Nexans

Paris, Frankreich

Umstellung der Inneneinrichtung. Der richtige Plan.

Im Rahmen eines Umzuges stellt sich zwangsläufig die Frage, ob die Inneneinrichtung ersetzt werden soll oder nicht. Angesichts der Tatsache, dass die meisten Unternehmen einem veralteten und unflexiblen Mobiliar gegenüberstehen, bleibt ihnen nichts anderes übrig, als es zu erneuern, sobald sie neue Räume beziehen. Das Unternehmen Nexans ist die Wette eingegangen, die komplette USM Inneneinrichtung zu übernehmen. Mit Erfolg. Ein Wunder? Sicherlich nicht. Ein robustes Möbelbausystem hat es möglich gemacht.

Nexans ist ein Hersteller von Unterwasserkabeln für Telekommunikationen. 2009 wurde beschlossen, dass die beiden existierenden Standorte aufgegeben werden sollen, um im 8. Arrondissement von Paris vereint zu werden. Somit erhöhte sich die Gesamtfläche von 4000 auf 6500 m². Lediglich einer der ursprünglichen Standorte war mit USM Möbeln ausgestattet, der andere nicht. Infolgedessen wurde eine Vereinheitlichung des Gesamtbildes entschieden. USM hat eine Bestandsaufnahme jedes einzelnen Büros vorgenommen, um ein genaues Inventar der bestehenden USM Möbel aufzustellen. Alle Möbel waren, trotz jahrelangen, täglichen Einsatzes in bestem Zustand.

„Ich habe verschiedene Umzüge mit anderen Büromöbeln miterlebt und mir wurde der Unterschied in Bezug auf die Langlebigkeit deutlich“, erklärte Fabrice Le Baut, Facility Manager der Firma Nexans.

Die Erhaltung des USM Bestandes bot sich somit an, sofern sich das Mobiliar den neuen räumlichen Gegebenheiten anpassen ließe. Der Hauptanteil des Mobiliars erstreckte sich an zum Teil sehr langen Wänden. Diese Tatsache machte eine Umstellung in Einzelbüros nahezu unmöglich. Nichtsdestotrotz erwies sich die Hürde als durchaus überwindbar. Dank seiner Modularität konnte das vorhandene USM-Mobiliar einfach abgebaut und nach Belieben neu gestaltet werden.

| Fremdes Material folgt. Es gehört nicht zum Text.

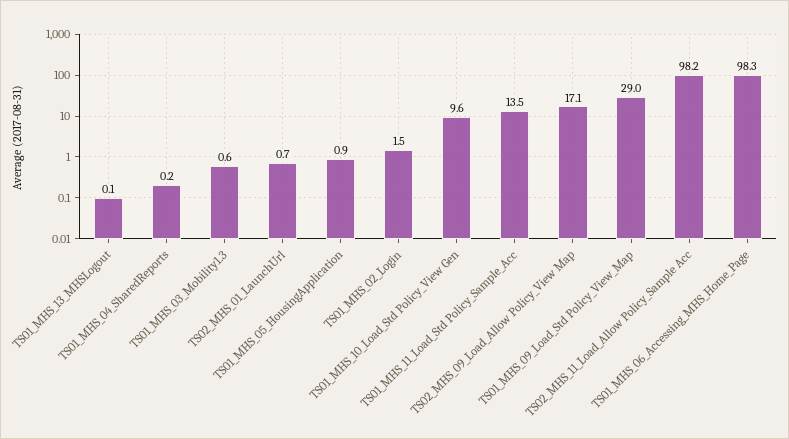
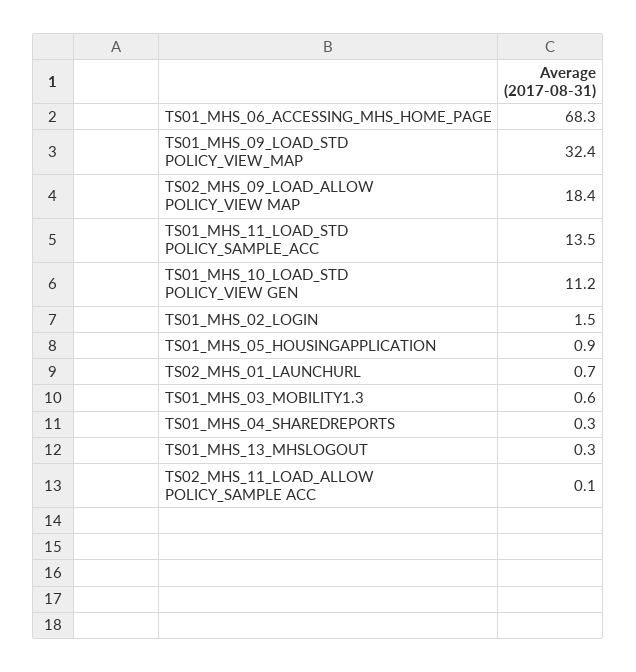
TS01_MHS_13_MHSLogout: 0.1 -> 0.3
TS01_MHS_04_SharedReports: 0.2 -> 0.3
TS01_MHS_10_Load_Std Policy_View Gen: 9.6 -> 11.2
TS02_MHS_09_Load_Allow Policy_View Map: 17.1 -> 18.4
TS01_MHS_09_Load_Std Policy_View_Map: 29 -> 32.4
TS02_MHS_11_Load_Allow Policy_Sample Acc: 98.2 -> 0.1
TS01_MHS_06_Accessing_MHS_Home_Page: 98.3 -> 68.3

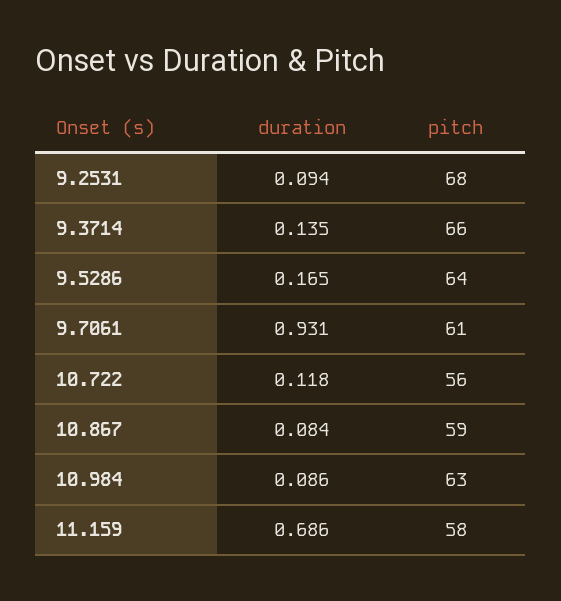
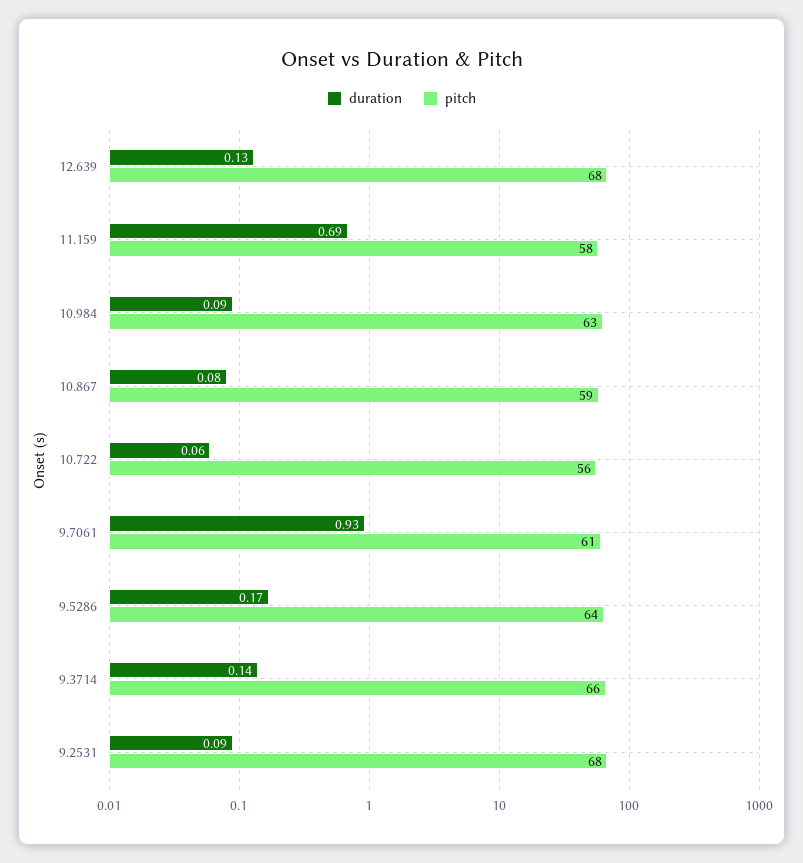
duration, 10.722: 0.118 -> 0.06
duration, 12.639: none -> 0.13
pitch, 12.639: none -> 68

Logischerweise wurde genau dieses Szenario durchgespielt und lediglich durch eine Nachbestellung von USM Möbeln erweitert. Auf der Basis eines einheitlichen Schemas, bestehend aus zwei Säulen und fünf Höhen für alle hinzukommenden Möbel, konnte eine USM-eigene Software sehr genau errechnen, wieviel zusätzliches Mobiliar angeschafft werden musste. Im Endeffekt musste einfach die Einrichtung für fünfzig zusätzliche Arbeitsplätze beschafft werden. Diese Vorgehensweise führte zu beachtlichen Einsparungen.

Alles andere war eine Frage der Logistik. Da die Mitarbeiter nicht ohne ihr vertrautes Mobiliar arbeiten sollten, wurde die Umgestaltung des Mobiliars bereits am ursprünglichen Standort vorgenommen. Somit wurden einhundertsechsundvierzig Möbel innerhalb von sechs Wochen neu konfiguriert. Die durch USM vorab vorgenommene Bestandsaufnahme erwies sich als entscheidend, um die Bedürfnisse zu optimieren und die Verlegung durchzuführen. Die Vorbereitungsfristen wurden eingehalten und der Umzug an sich dauerte drei Tage, wie ursprünglich geplant. Am 2. Juni 2009 bezogen alle 260 Nexans-Mitarbeiter ihre neuen Büros und fanden ihre vertrauten USM Regale in hellgrau wieder, ihre weißen Haller-Schreibtische und ihre anthrazitfarbenen Caddies. Möbel wie neu und optimal den neuen Rahmenbedingungen angepasst.